▶ **Task 1**: According to the 2006 estimates cited in the article on climate change and water supplies in Africa, how many people rely on unimproved drinking water sources?
▶ **Task 2**: Carry on the article on climate change and water supplies in Africa from its last sentence.

Climate Change and Water Supplies in Africa (Part One)
October 18, 2008 by
JOACHIM EZEJI
By
Joachim Ezeji
As we proceed with the twenty-first century, one-third of the world’s population live in countries with moderate to high water stress. This is particularly so in Africa where development has put additional pressures on water resources and the environment, and these pressures are set to mount further still.
According to the WHO/UNICEF JMP 2008 Report; 87 per cent of the world’s current population uses drinking water from improved sources. Out of this number; 54 per cent uses a piped connection in their dwelling, plot or yard, and 33 per cent uses other improved drinking water sources.
This translates into 5.7 billion people worldwide who are now using drinking water from an improved source, an increase of 1.6 billion since 1990. About 3.6 billion people use a piped connection that provides running water in or near their homes.
However, estimates for 2006 as reported in this report show that the population reliant on unimproved drinking water sources is below one billion, and now stands at 884 million. Improved drinking water coverage in sub-Saharan Africa is still considerably lower than in other regions. Nevertheless, it has increased from 49 per cent in 1990 to 58 per cent in 2006, which means that an additional 207 million Africans are now using safe drinking water while 42 per cent are using unsafe or unimproved water sources.

▶ **Provided data**:
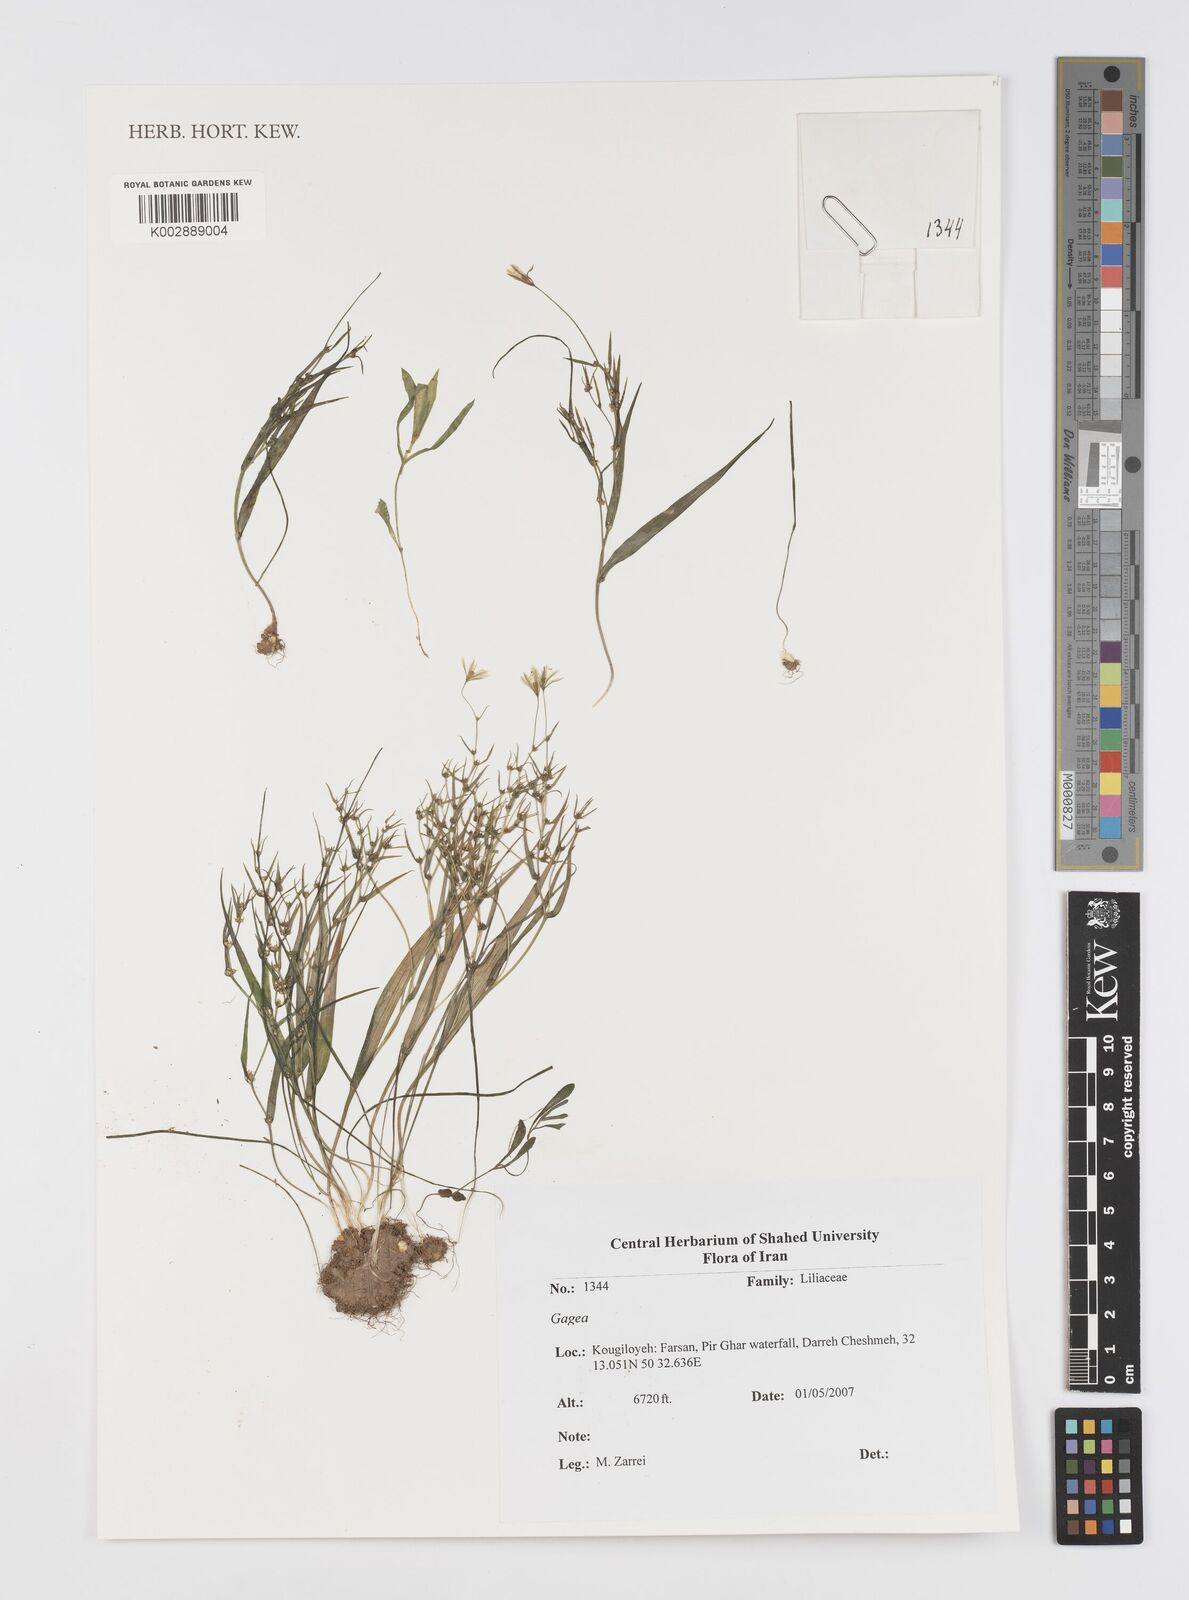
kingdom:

* * *

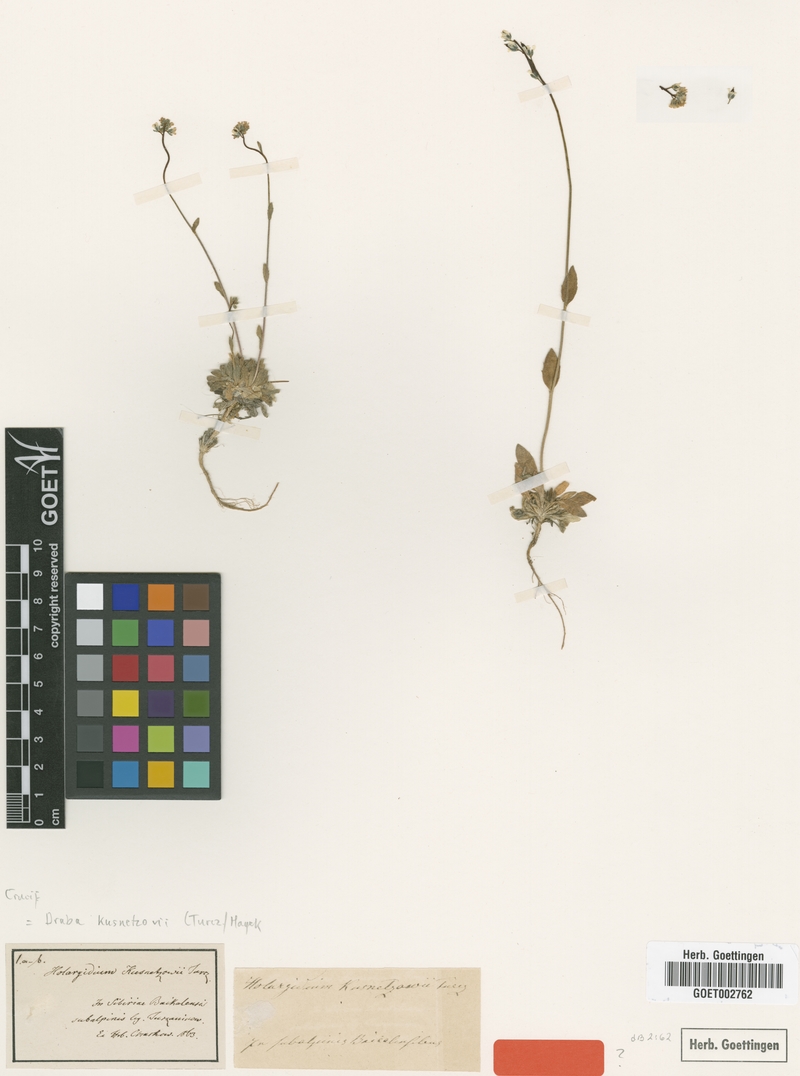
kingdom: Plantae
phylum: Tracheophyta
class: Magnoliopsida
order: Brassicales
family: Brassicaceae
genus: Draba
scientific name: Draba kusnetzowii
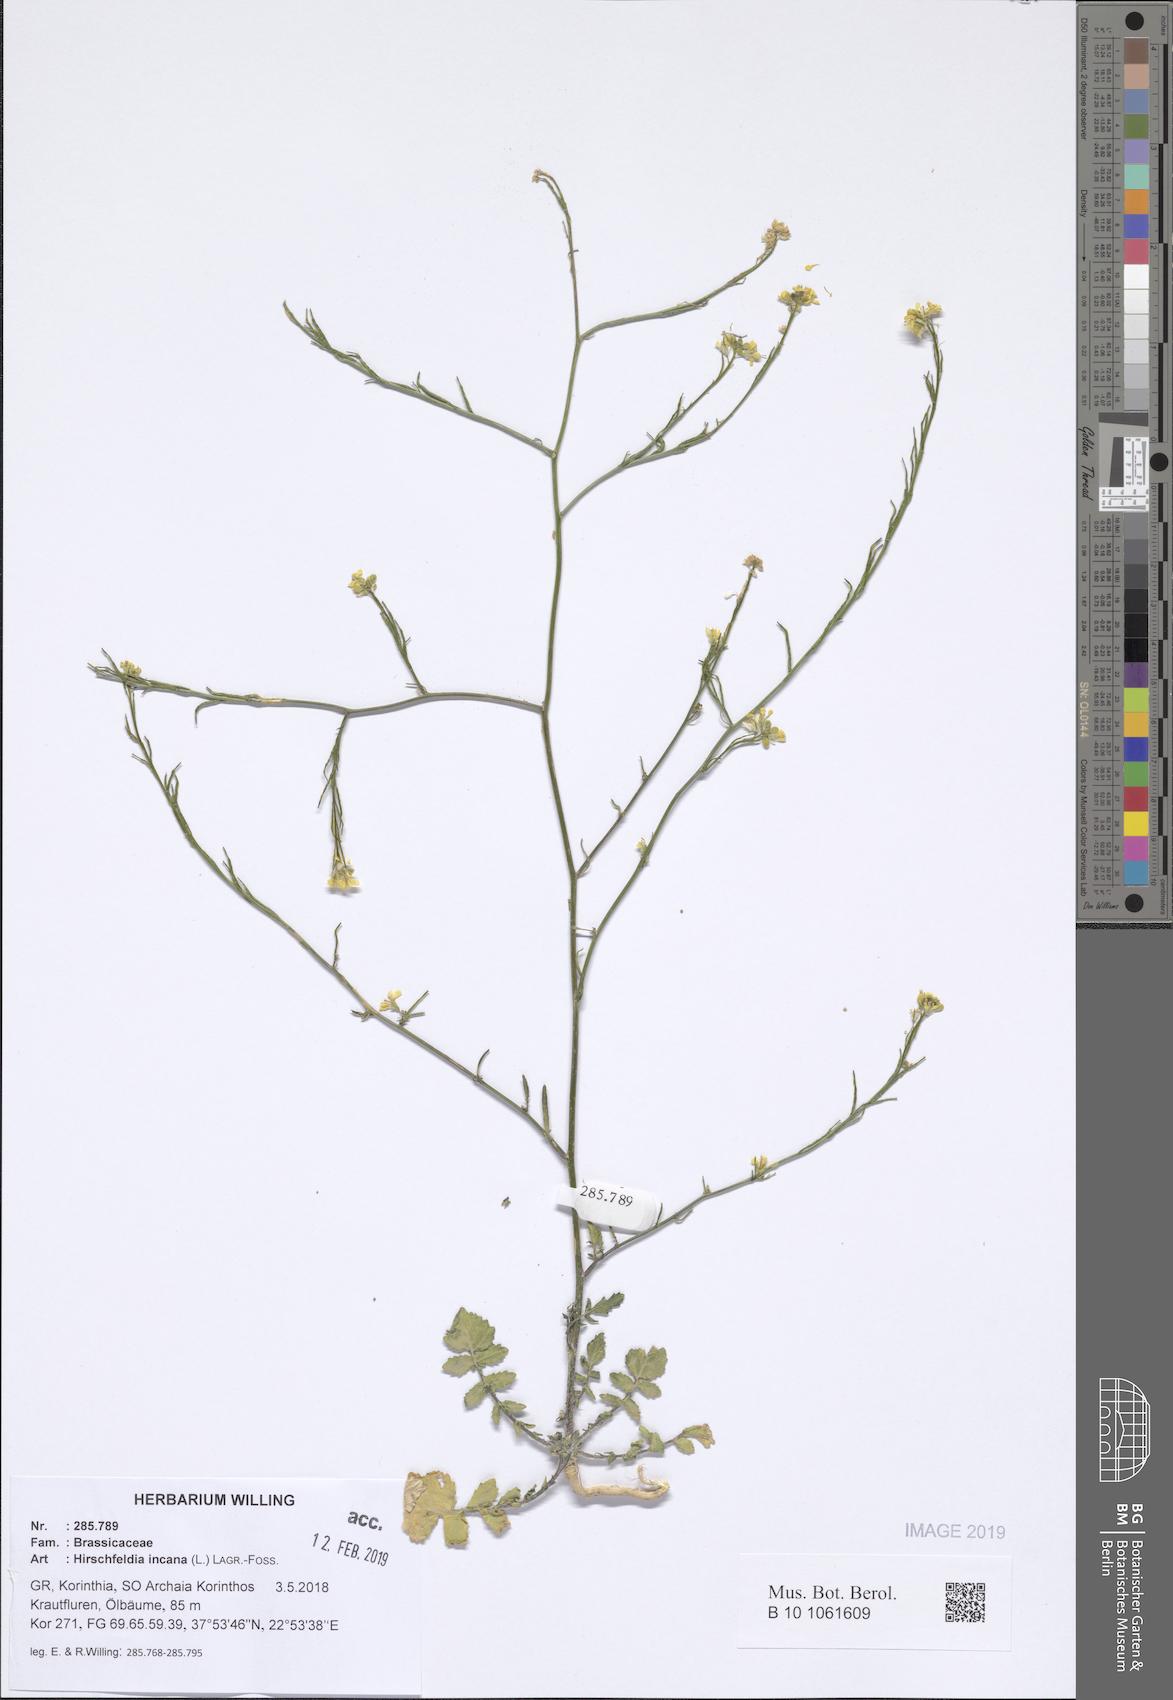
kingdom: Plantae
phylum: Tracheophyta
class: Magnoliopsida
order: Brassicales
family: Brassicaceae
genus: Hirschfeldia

...

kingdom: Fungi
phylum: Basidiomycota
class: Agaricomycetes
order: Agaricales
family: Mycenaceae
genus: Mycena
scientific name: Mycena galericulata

▶ **Expected output 1**: 884 million people

▶ **Expected output 2**:
The world is on track to meet
Unimproved drinking water sources according to the JMP include; unprotected dug well, unprotected spring,
cart with small tank/drum, tanker truck, and surface water (river, dam, lake, pond, stream, canal, irrigation channels),and bottled water etc while other improved drinking water sources include Public taps or standpipes, tube wells or boreholes, protected dug wells, protected springs and rainwater collection.
The category ‘improved drinking water sources’ includes sources that, by nature of their construction or through active intervention, are protected from outside contamination, particularly faecal matter. These include piped water in a dwelling, plot or yard, and other improved sources.
However and beyond all these concerns, are other concerns of Accessibility, Affordability and Sufficiency of water supplies. According to the UNHABITAT as quoted by Alabaster (2008); Accessibility means obtaining water by the households without taking undue proportion of the household’s time (less than one hour a day) for the minimum sufficient quantity of at least 20 liters per person per day. Affordability means water not taking undue proportion of a household’s income i.e. less than 10 percent. Sufficiency means water being available at a quantity of at least 20 liters per person per day.
Further to the foregoing, Alabaster (2008) defines a household as having access to improved water sources if it has sufficient amount of water for family use, at an affordable price, available to household members without being subject to excessive physical effort and time. According to Alabaster (2008); access to water decreases when quantity, cost and burden of fetching water is considered.
This was corroborated by JMP 2008 report which notes that when drinking water is not available in the home or close to it, the time taken to collect water (that is, to go to the source, stand in line, fill water containers and return home) is critical in determining whether a household can obtain enough water for drinking, food preparation and personal hygiene.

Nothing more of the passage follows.